──────── Belge bölümü

İŞTEN AYRILIRKEN HAKLARINIZDAN DA AYRILMAYIN
Salgın döneminde yasaklara rağmen birçok sektörde istihdam kayıpları yaşandı, işten çıkarılmanın modelini değiştiren işverenler, istifa ile iş sözleşmelerini sonlandırarak bu durumdan kurtulmanın yolunu buldu. İşçilerin, iş akitlerinin ne şekilde sonlandırılacağı konusunda kanunlar ne diyor?

Prof Hukuk Bürosu Kurucu avukatlarından Avukat Emre Avşar, salgın döneminde işten çıkarılanların nasıl bir yol izleyeceği konusunda yazılı bir açıklama yaptı. Av. Emre Avşar, işçi haklarını ve işten çıkarılma konusunda neler yapılabileceğini şöyle anlattı:
“Özellikle mevcut salgının etkilediği iş akitleri ve zarar eden şirketlerin işçilerle anlaşarak (!) çalışanları ayrılma yoluna götürmeleri’ (yani istifaya zorlamaları) ve işten çıkarma yasağı uygulamasının uzatılması gibi durumlar sonucu, işçilerin haklarını gereği gibi ve tam alamadıklarını hatta haklarının ne olduğu konularından bile haberdar olmadıkları görülmektedir. Öncelikle belirtmek gerekir ki, ‘işçi’ kelimesinin hukuki tanımını bir iş akdi karşılığı, herhangi bir işle ücret karşılığı çalışan kişi olarak ifade edebiliriz. Hukuki tanımdan anladığımız üzere işçinin bir iş sözleşmesi altında çalışıyor olması gerekmektedir.”

────────────────
──────── Verilen bilgiler

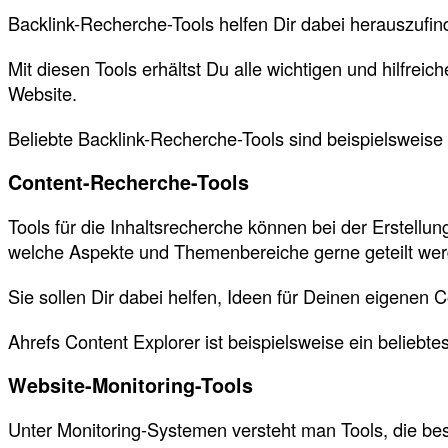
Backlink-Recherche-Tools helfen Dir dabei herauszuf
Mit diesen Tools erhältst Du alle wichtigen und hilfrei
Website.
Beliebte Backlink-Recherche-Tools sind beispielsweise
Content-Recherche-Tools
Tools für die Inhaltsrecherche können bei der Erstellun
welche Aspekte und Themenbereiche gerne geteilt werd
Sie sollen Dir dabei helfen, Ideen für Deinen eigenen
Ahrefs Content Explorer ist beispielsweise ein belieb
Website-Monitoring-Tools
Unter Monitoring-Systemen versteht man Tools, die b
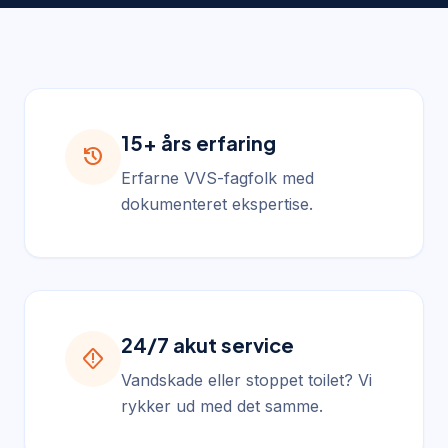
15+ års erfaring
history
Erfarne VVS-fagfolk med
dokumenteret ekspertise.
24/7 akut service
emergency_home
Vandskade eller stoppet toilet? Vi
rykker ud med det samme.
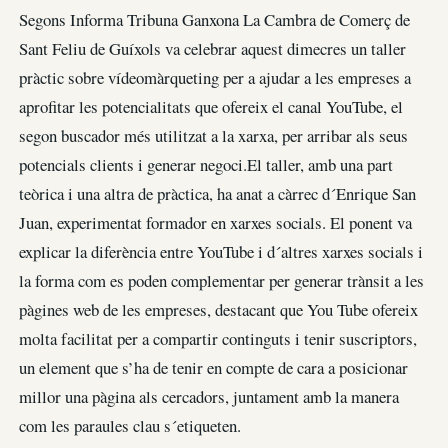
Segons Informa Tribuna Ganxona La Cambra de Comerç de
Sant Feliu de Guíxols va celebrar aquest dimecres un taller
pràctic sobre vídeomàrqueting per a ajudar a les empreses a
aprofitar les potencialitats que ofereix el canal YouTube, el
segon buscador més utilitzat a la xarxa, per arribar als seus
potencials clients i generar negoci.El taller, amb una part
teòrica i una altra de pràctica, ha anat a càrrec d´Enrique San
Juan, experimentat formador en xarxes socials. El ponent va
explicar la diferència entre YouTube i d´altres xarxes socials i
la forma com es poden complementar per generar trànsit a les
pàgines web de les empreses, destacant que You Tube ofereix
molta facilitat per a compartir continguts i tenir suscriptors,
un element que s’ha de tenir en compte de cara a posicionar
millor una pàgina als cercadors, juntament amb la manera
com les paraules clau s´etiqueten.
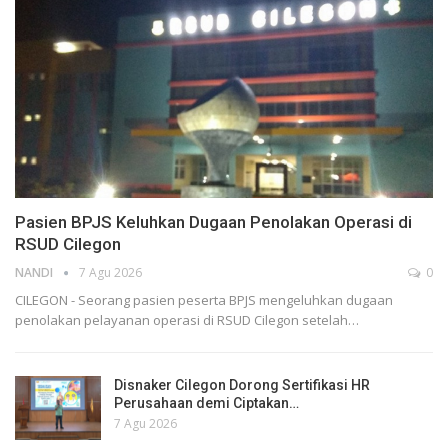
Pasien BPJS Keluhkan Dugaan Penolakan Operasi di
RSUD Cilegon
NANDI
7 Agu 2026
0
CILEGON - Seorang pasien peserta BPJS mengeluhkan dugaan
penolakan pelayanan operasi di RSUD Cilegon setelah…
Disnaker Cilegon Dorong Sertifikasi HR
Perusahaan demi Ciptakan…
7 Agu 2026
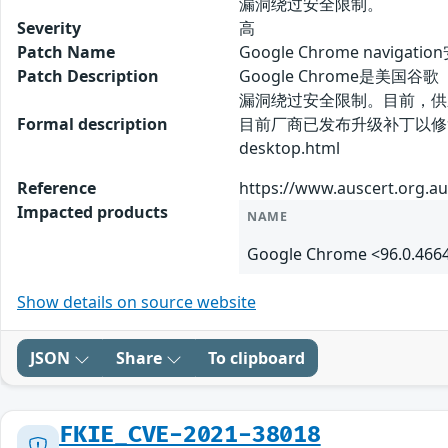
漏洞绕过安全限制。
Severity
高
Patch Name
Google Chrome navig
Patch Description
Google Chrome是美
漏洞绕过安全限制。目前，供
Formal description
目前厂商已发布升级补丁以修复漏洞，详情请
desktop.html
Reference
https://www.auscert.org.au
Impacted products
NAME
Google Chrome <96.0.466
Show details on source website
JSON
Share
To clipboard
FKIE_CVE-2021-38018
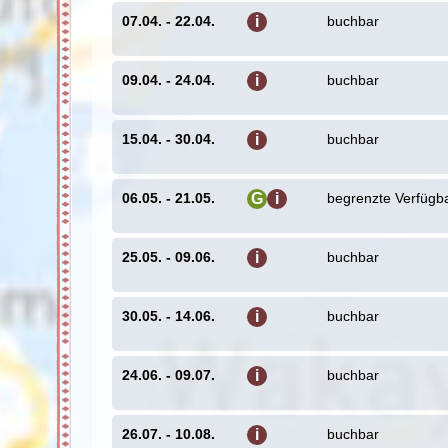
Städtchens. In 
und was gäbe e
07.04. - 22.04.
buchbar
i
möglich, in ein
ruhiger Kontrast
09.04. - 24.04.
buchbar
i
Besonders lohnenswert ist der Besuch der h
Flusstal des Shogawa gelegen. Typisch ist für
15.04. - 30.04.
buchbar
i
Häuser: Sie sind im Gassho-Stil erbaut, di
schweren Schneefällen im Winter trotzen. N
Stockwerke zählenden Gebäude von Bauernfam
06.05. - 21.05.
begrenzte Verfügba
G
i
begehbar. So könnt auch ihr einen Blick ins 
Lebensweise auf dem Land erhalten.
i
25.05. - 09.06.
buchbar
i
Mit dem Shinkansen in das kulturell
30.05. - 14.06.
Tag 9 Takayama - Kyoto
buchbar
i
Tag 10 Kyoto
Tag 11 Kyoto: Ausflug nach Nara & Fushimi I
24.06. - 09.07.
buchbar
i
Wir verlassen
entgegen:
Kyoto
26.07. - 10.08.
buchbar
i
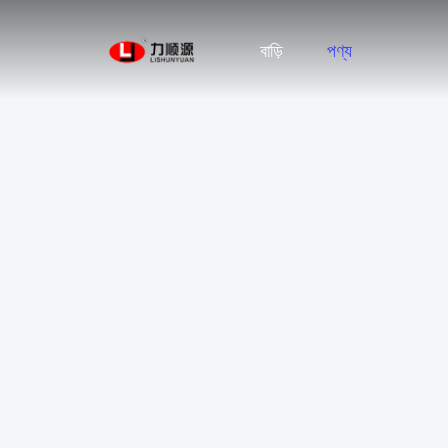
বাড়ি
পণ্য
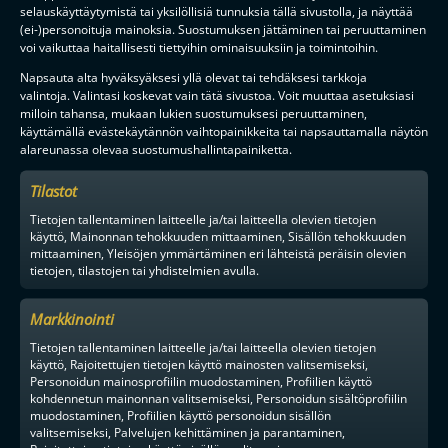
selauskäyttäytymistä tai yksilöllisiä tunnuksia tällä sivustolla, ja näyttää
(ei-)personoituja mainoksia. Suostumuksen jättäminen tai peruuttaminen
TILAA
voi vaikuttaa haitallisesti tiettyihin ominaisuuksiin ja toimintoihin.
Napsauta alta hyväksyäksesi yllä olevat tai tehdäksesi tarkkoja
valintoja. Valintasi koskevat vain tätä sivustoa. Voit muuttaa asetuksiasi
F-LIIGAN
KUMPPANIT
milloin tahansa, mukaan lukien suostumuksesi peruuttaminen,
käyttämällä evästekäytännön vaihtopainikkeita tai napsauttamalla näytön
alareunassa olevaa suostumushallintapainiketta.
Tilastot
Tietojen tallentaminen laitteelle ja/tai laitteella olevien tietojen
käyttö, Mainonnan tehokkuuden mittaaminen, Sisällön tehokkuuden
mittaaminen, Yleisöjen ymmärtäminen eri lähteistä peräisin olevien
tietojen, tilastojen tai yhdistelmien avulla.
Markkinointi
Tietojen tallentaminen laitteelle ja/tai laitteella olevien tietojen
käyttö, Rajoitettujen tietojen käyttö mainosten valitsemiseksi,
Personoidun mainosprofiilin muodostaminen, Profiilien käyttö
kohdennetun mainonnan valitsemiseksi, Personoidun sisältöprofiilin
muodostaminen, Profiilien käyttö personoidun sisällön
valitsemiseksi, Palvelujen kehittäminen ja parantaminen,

────────────────

▶ Cevaplanacak sorular:
1. İşçi hakları metnine göre Avukat Emre Avşar hangi hukuk bürosunun kurucu avukatlarındandır?
2. Lütfen işçi hakları metnini son cümlesinden sonrasıyla sürdürün.

▶ Görev sonuçları:
1. Prof Hukuk Bürosu'nun kurucu avukatlarındandır.

2.
YAZILI SÖZLEŞME YOK DİYE HAKTAN MAHRUM KALINMAZ
“Ancak en çok yapılan yanlışlardan birisi, işçilerin sözleşmelerinin olmadığı algısıdır. Belirtmeliyiz ki, bir sözleşmenin var olması için illaki yazılı bir sözleşmenin varlığı aranmamaktadır, işçinin bir işyerinde çalışmaya başlamasıyla aslında sözleşme kurulmuş olur” diyen Emre Avşar, “Yazılı sözleşmenin olmaması mevcut sözlü sözleşmeyi süresiz bir iş sözleşmesine dönüştürmektedir. Bu yüzden iş sözleşmesinin olmadığı gerekçesiyle haklarından mahrum edilemez, işçilik alacaklarının ödenmesinden kaçınılamaz. İşçinin, işveren tarafından herhangi geçerli veya haklı sebep bulunmaksızın iş akdine son verilmesi dolayısıyla doğacak bazı hakları mevcuttur” bilgilerini paylaştı.
İŞVEREN, İŞÇİNİN HAKKINI EKSİK ODUYOR
Avşar, “Bir yıllık kıdemi tamamlanmışsa, kıdem tazminatı; işten çıkarılmadan önce, çalışmış olduğu yıl ile bağlantılı olarak kanunla belirlenmiş ihbar şartları sağlanmamış ya da gereği gibi kullandırılmamışsa ihbar tazminatı; varsa eksik ücret, fazla mesai, hafta tatili, yıllık izin ve AGİ (Asgari Geçim İndirimi) alacakları işçiye işten çıkarılması ile birlikte ödenmek zorundadır. Ancak feshin haklı sebebe dayanması veya işçinin kendi hür iradesi ile istife etmesi durumunda, ücret alacakları hariç işçiye kıdem tazminatı ihbar tazminatı vb. iş akdinin sonlanmasından dolayı doğacak ücretler ödenmemektedir” diye konuştu.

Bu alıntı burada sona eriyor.